In an interview with director Ava DuVernay, Rep. Ilhan Omar (D-Minn.) talked about how she and other congresswomen ― especially the group of barrier-breaking, progressive freshmen ― support each other in their work in Washington, D.C.
“There are lots of text threads. There is a lot of hugging and high-fiving,” Omar said in the conversation published Wednesday in Interview magazine.
“We are also developing a sisterhood with many of the members who are our seniors here.”

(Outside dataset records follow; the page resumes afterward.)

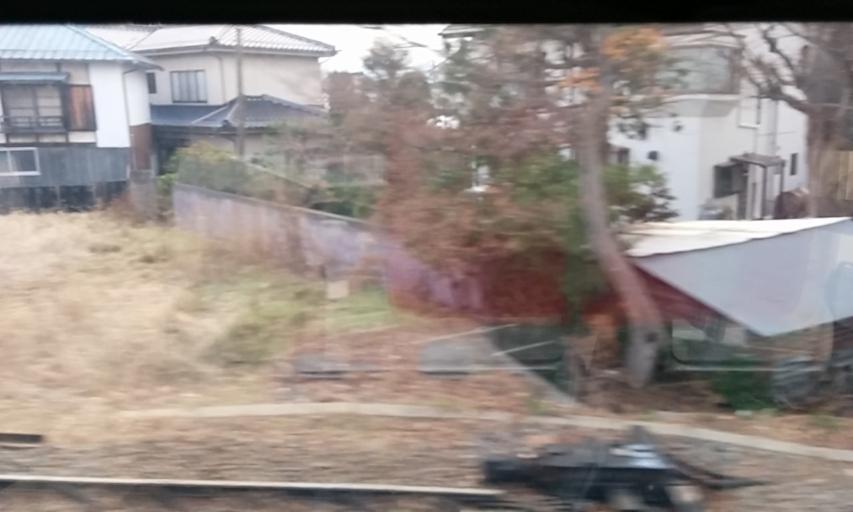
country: JP
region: Nagano
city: Matsumoto
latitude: 36.2383
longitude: 137.9600
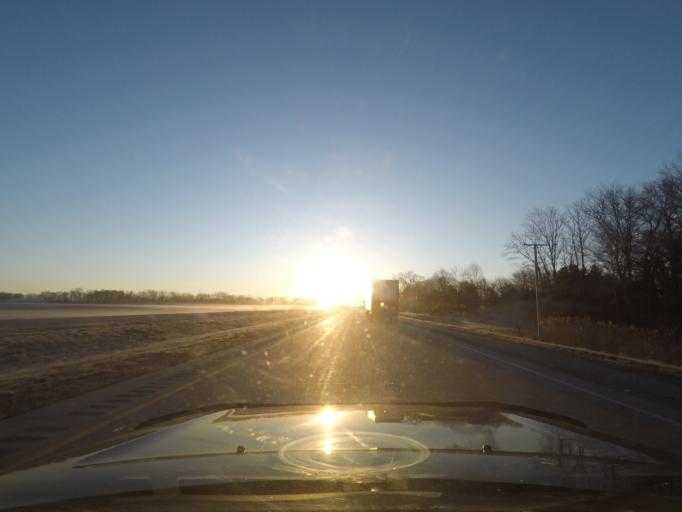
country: US
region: Indiana
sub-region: Marshall County
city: Plymouth
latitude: 41.4496
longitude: -86.3026
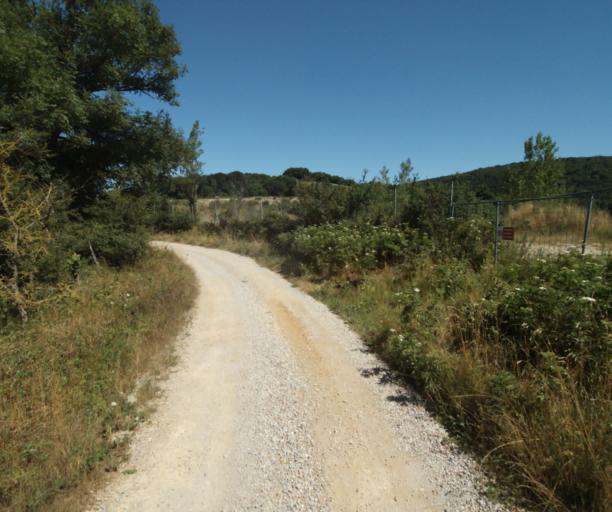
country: FR
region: Midi-Pyrenees
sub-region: Departement du Tarn
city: Soreze
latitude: 43.4429
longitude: 2.0914
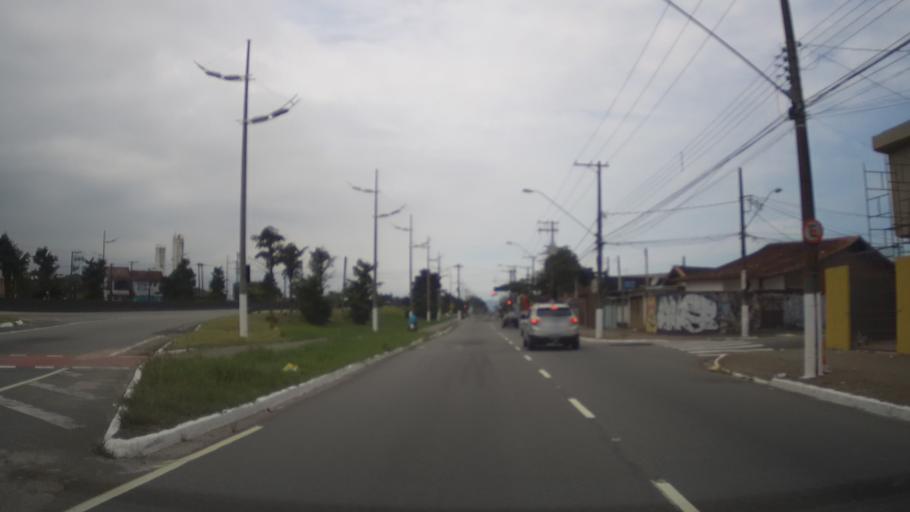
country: BR
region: Sao Paulo
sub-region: Praia Grande
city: Praia Grande
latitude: -24.0263
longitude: -46.4953
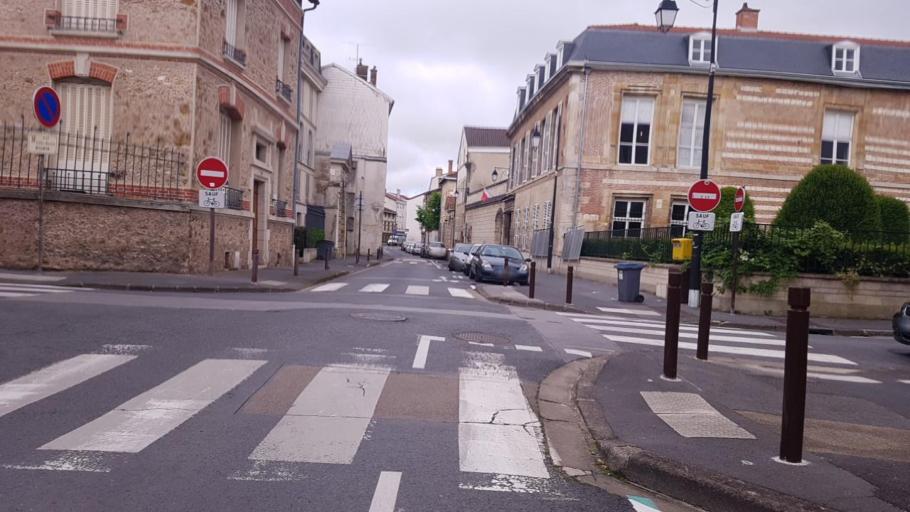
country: FR
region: Champagne-Ardenne
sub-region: Departement de la Marne
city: Chalons-en-Champagne
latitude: 48.9562
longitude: 4.3672
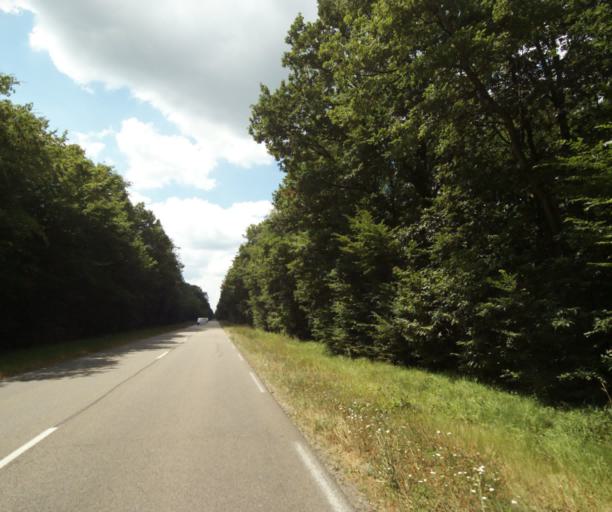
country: FR
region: Ile-de-France
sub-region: Departement de Seine-et-Marne
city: Thomery
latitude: 48.4203
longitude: 2.8027
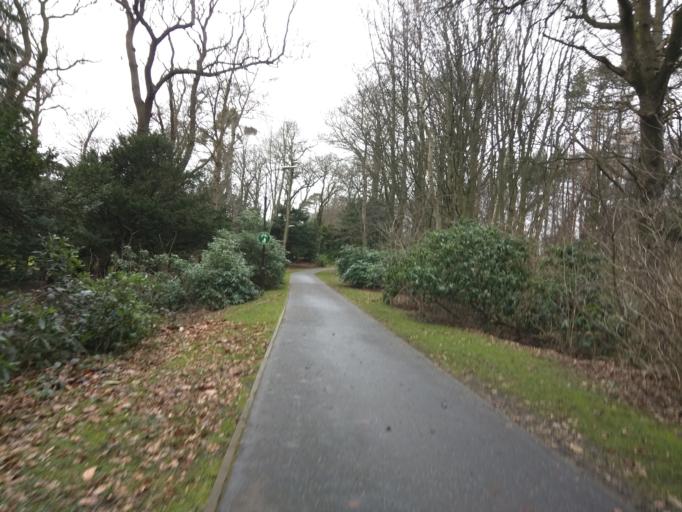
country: GB
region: Scotland
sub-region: Edinburgh
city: Currie
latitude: 55.9150
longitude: -3.3200
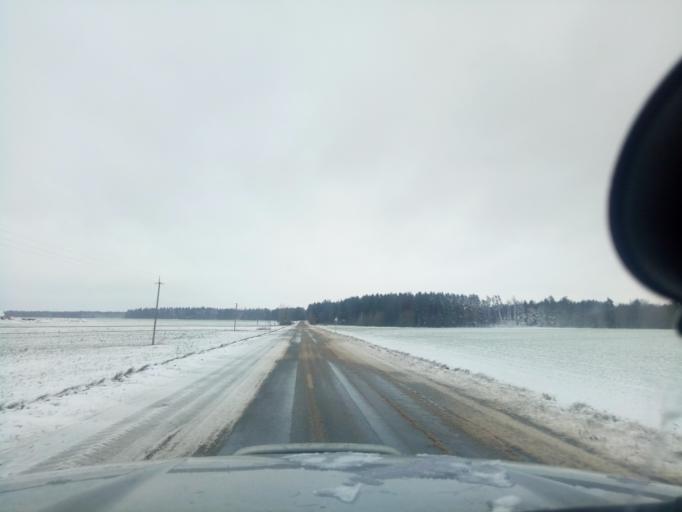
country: BY
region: Minsk
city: Tsimkavichy
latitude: 53.0475
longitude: 26.8640
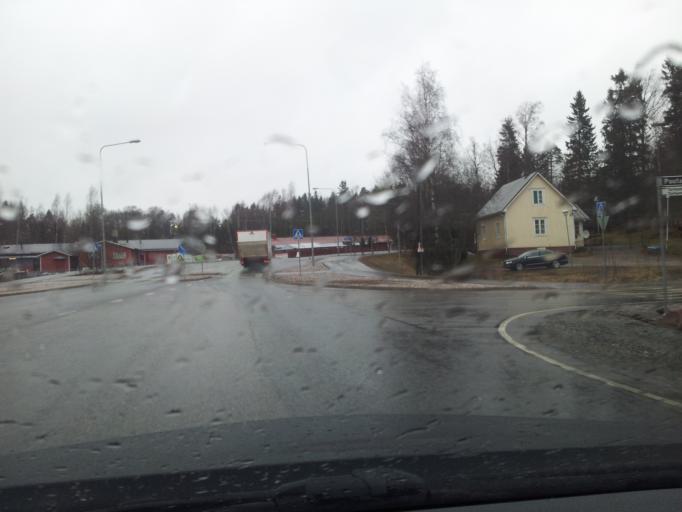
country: FI
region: Uusimaa
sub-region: Helsinki
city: Kirkkonummi
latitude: 60.1348
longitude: 24.5096
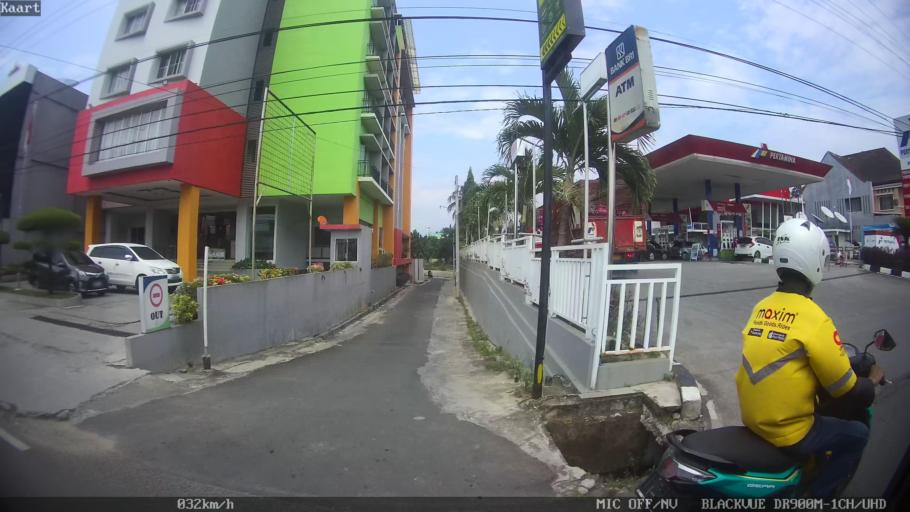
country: ID
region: Lampung
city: Bandarlampung
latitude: -5.4327
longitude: 105.2534
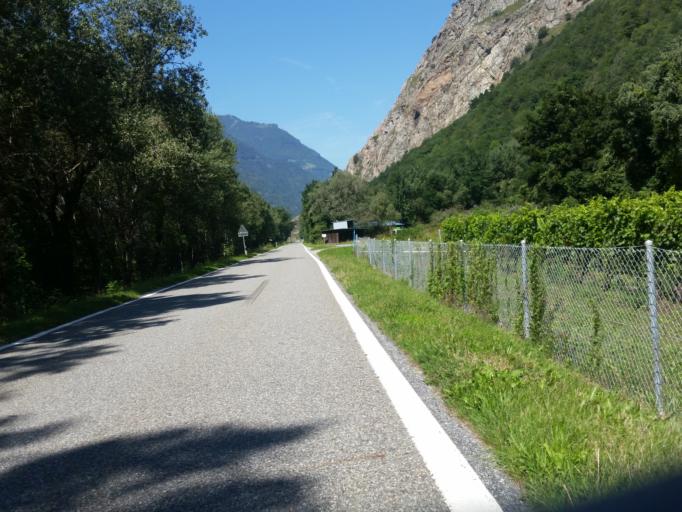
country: CH
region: Valais
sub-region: Saint-Maurice District
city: Vernayaz
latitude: 46.1365
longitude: 7.0542
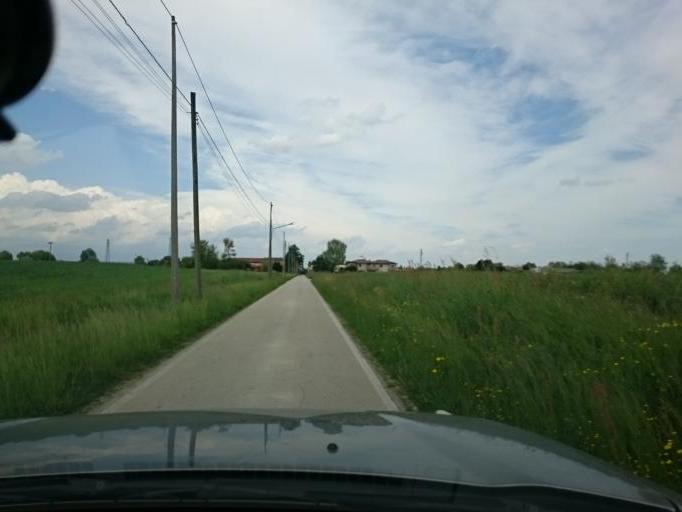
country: IT
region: Veneto
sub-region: Provincia di Vicenza
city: Torri di Quartesolo
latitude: 45.5059
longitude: 11.5987
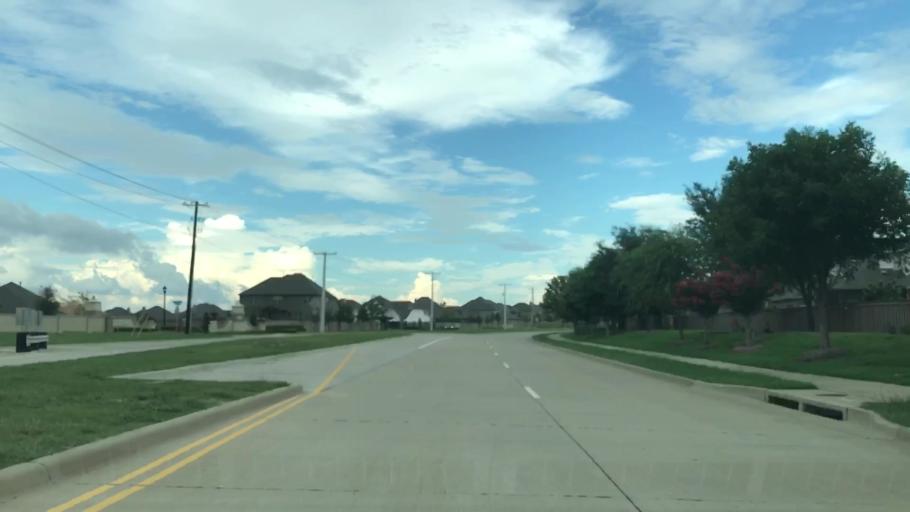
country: US
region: Texas
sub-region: Collin County
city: Prosper
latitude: 33.1885
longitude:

Omar name-dropped some of the other freshman Democrats who made history alongside her in the November elections: Rashida Tlaib (D-Mich.) was one of the nation’s first Muslim congresswomen (along with Omar); Alexandria Ocasio-Cortez (D-N.Y.) was the youngest woman elected to the body; and Ayanna Pressley (D-Mass.) was her state’s first black congresswoman.
Omar spoke to DuVernay ― a trailblazer in her own industry ― about the pressures of being the “first.”
“You get to feel like you’re drowning in it, because you don’t want to mess this first thing up for everyone you want to hold the door open for,” Omar said. “It has a negative weight.”
While the 116th Congress sworn in earlier this year was the nation’s most diverse ever, the legislative body is still overwhelmingly white and male. In this environment, the new crop of “very untraditional members,” as Omar put it, find their own ways to support each other.
“There is this tradition here of men going to have their cocktail hours to drink their scotch and do their plotting,” Omar said, adding that she and other women representatives look out for each other’s “well-being.” “We understand that we don’t have a lot of time to sit around.”
“We’re creating good trouble, and we’re going to need one another,” she added, echoing the words of civil rights icon and fellow Rep. John Lewis, who often urges young people to make “good trouble, necessary trouble” in the fight for justice.
Omar and Ocasio-Cortez met during their campaigns as one might expect in 2018: through Twitter DM.
“My daughter and husband mentioned this young woman who was running and challenging an incumbent, so I followed her on Twitter. Then she followed me back,” she recounted. “I inboxed her and I was like, ‘You’ve got this.’”
Since they’ve started their work in Congress earlier this year, both have been under intense scrutiny by the media and other politicians. Ocasio-Cortez faces near constant coverage, much of it negative and often outright sexist, by right-leaning news pundits.
And Omar faced significant controversy around her comments questioning the U.S. relationship with Israel, which some painted as anti-Semitic.
Asked how they’ve been managing, Omar credited how she and other young Democratic freshmen are of a generation familiar with values borne of activism and “movement building.”
“We understand what self-care looks like. We understand what being in solidarity looks like. We understand what Shine Theory really looks like,” she said, using a term coined by feminist podcasters Ann Friedman and Aminatou Sow to describe women supporting other women.
“So we uplift one another,” Omar added. “We understand that my sadness is the sadness of my sisters here in Congress. And their success is my success. We’re not fighting for the limelight ... What we’re fighting for is for our people.”